|Comparing the management effectiveness of a marine park and a multiple use collaborative fisheries management area in East Africa|McClanahan, T. R.; Verheij, E.; Maina, J. (2006). Comparing the management effectiveness of a marine park and a multiple use collaborative fisheries management area in East Africa. Aquat. Conserv. 16(2): 147-165. dx.doi.org/10.1002/aqc.715
In: Aquatic Conservation: Marine and Freshwater Ecosystems. Wiley: Chichester ;New York, N.Y . ISSN 1052-7613, more
biodiversity, climate disturbances, closed-area management, collaborative management, fisheries management, international boundaries, Kenya, management effectiveness, Tanzania
|Authors|| || Top |
- McClanahan, T. R.
- Verheij, E.
- Maina, J.
1. The coral reefs across the international border between Kenya and Tanzania, Where historical differences in government policy and socio-economic conditions created two different management systems, were examined: a large permanent closed area and a collaborative fisheries management project that used gear management and small voluntarily and temporary closed areas, respectively.
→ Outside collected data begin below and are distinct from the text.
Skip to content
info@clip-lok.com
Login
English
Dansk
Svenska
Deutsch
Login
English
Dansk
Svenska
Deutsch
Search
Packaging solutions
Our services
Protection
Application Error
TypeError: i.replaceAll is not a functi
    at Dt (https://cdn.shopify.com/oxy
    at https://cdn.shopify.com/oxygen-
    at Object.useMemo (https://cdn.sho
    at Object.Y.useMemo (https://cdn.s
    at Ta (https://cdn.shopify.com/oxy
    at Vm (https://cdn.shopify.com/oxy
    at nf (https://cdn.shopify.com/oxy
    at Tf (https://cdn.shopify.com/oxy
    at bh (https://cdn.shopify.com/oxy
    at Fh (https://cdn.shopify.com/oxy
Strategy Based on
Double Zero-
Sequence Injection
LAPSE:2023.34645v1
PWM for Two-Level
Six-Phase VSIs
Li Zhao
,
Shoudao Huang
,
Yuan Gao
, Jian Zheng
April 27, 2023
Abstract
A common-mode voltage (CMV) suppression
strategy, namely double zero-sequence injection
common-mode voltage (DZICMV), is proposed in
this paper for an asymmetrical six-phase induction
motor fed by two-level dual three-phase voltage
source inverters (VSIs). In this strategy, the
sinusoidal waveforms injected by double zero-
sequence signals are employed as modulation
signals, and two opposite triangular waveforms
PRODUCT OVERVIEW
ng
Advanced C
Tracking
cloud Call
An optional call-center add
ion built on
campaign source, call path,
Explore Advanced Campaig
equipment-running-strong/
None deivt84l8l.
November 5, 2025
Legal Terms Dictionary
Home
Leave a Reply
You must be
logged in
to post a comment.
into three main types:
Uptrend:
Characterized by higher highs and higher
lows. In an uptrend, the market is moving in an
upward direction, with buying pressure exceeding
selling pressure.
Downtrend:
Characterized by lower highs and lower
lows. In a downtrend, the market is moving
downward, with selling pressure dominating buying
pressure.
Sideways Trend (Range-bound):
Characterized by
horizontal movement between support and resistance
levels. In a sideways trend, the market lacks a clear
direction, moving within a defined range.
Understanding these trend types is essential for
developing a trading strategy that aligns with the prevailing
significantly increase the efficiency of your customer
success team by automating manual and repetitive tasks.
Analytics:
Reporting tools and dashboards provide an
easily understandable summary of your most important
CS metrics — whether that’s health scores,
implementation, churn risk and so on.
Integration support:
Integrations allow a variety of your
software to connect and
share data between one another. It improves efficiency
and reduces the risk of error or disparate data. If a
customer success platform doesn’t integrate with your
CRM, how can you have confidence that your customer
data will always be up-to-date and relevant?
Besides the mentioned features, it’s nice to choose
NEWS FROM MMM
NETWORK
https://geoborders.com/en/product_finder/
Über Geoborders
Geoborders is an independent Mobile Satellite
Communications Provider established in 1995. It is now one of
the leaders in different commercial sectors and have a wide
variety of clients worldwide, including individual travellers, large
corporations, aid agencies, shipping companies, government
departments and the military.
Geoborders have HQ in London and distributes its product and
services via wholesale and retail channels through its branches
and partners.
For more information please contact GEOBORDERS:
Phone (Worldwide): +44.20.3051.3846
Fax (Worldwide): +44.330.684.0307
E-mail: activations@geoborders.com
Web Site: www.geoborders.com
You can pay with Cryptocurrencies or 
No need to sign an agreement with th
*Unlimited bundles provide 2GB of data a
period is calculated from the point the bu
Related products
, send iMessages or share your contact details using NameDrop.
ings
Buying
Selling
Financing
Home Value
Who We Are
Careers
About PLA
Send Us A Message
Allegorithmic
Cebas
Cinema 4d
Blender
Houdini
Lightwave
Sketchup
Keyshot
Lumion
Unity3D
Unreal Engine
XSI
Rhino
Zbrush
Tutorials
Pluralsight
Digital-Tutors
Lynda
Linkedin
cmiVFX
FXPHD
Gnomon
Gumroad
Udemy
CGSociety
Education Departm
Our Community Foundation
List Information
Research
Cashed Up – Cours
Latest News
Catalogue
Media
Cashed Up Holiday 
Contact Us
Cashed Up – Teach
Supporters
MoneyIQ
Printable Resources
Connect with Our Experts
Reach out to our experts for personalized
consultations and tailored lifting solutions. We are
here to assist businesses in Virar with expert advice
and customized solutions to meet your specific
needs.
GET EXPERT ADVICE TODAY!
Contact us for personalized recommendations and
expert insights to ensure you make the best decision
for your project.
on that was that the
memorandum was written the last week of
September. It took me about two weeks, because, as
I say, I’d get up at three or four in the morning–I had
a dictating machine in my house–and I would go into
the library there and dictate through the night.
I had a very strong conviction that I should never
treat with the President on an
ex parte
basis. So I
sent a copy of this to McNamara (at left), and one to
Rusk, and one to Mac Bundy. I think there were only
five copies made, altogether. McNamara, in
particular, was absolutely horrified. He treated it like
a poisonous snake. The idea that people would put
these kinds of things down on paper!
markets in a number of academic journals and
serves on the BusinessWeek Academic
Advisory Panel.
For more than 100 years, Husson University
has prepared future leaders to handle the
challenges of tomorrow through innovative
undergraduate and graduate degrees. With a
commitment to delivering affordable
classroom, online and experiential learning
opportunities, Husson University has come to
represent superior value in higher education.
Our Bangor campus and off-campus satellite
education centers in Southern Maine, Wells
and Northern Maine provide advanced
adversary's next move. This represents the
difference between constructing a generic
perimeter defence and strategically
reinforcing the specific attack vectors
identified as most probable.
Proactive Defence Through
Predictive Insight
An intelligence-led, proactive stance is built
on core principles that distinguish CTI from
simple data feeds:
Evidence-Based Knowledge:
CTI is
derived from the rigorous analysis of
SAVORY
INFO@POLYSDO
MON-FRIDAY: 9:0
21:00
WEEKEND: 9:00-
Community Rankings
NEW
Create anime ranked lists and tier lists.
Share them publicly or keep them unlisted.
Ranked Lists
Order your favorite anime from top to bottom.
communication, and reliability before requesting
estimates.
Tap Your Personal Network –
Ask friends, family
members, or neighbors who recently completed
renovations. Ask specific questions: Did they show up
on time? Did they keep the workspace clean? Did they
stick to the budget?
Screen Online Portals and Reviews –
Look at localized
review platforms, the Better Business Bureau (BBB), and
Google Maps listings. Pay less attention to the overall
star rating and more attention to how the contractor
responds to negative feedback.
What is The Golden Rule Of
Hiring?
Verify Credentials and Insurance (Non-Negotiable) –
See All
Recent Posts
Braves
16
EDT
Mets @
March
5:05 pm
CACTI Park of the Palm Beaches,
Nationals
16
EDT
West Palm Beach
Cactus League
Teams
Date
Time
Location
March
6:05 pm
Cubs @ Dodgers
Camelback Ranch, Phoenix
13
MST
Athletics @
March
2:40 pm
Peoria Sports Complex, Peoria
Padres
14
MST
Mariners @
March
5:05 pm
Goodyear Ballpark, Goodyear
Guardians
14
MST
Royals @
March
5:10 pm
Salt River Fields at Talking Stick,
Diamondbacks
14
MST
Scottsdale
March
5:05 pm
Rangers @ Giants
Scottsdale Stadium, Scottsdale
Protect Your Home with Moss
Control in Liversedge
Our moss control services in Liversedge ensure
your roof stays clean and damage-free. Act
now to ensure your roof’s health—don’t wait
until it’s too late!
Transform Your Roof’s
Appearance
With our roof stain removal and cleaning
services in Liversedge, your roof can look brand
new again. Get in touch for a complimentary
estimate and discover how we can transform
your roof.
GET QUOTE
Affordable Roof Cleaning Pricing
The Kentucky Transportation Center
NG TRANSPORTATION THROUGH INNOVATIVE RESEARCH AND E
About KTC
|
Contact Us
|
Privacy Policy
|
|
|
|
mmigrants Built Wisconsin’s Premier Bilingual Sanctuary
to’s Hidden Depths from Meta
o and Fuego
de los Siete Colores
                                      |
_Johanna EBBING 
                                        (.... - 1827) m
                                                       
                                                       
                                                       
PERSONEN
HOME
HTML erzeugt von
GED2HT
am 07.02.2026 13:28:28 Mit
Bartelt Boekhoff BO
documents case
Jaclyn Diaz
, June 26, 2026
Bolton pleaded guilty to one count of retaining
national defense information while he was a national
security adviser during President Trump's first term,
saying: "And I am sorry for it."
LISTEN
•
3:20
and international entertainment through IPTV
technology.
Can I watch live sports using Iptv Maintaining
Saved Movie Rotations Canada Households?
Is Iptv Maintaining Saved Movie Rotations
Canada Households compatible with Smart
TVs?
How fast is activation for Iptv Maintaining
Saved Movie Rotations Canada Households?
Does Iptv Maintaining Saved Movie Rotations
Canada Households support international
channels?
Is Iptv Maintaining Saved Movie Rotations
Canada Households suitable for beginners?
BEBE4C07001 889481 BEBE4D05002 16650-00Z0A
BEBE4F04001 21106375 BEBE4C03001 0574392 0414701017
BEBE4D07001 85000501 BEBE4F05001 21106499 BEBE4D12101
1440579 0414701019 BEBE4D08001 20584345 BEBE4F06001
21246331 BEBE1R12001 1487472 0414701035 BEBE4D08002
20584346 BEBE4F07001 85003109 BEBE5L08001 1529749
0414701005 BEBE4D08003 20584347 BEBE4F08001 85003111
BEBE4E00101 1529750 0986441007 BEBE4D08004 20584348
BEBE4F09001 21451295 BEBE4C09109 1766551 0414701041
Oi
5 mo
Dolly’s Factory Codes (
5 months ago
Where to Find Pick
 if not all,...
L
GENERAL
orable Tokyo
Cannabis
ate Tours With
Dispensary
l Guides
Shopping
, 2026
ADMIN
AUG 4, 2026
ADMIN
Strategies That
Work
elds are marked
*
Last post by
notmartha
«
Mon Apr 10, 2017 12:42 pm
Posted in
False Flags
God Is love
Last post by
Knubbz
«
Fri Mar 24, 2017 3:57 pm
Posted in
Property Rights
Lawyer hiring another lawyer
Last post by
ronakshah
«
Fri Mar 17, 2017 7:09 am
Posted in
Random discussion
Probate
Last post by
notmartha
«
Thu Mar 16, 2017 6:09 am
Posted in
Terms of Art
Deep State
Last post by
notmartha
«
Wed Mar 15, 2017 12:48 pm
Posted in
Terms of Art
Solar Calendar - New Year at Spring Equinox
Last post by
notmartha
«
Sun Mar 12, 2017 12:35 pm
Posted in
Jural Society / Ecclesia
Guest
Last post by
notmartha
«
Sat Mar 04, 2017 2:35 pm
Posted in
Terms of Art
The diversity and ecology of the reefs in these two management systems were compared spanning a seven-year period to evaluate the effectiveness of the management and to assess the ecological response to a large-scale water-temperature anomaly in 1998.
2. Comparisons of rates of predation on sea urchins and of herbivory, using a seagrass assay, were made along with measures of benthic cover and fish abundance and diversity.
3. The collaborative fisheries management system was successful in increasing fish stocks, reducing erect algae, and maintaining ecological diversity and stability across the thermal anomaly. This management system, however, was not successful in protecting the expected full biodiversity of fish, predation rates on sea urchins, or the sensitive, branching coral species. Management of the fishery also increased fish stocks in the adjacent, large, permanently closed area, compared to Kenyan parks Without this management.
4. The large, permanently closed area in the other system maintained high diversity, high predation rates on sea urchins and high herbivory rates, which maintained erect algae abundance and diversity at low levels. The temperature anomaly was destructive to a number of the dominant delicate branching coral species, but overall coral cover and diversity were maintained, although dominance switched from branching Porites spp. to Seriatopora spp. over this period. The large closed area system protected the undisturbed ecology of these reefs and associated ecological processes, and the full diversity of fish and coral, including sensitive species such as branching corals and slow-growing fish.
5. Collaborative fisheries and large permanent closed area management have different attributes that, when combined, should achieve the Multiple purposes of sustainable fisheries, ecosystem functions and protection of fishing-sensitive species.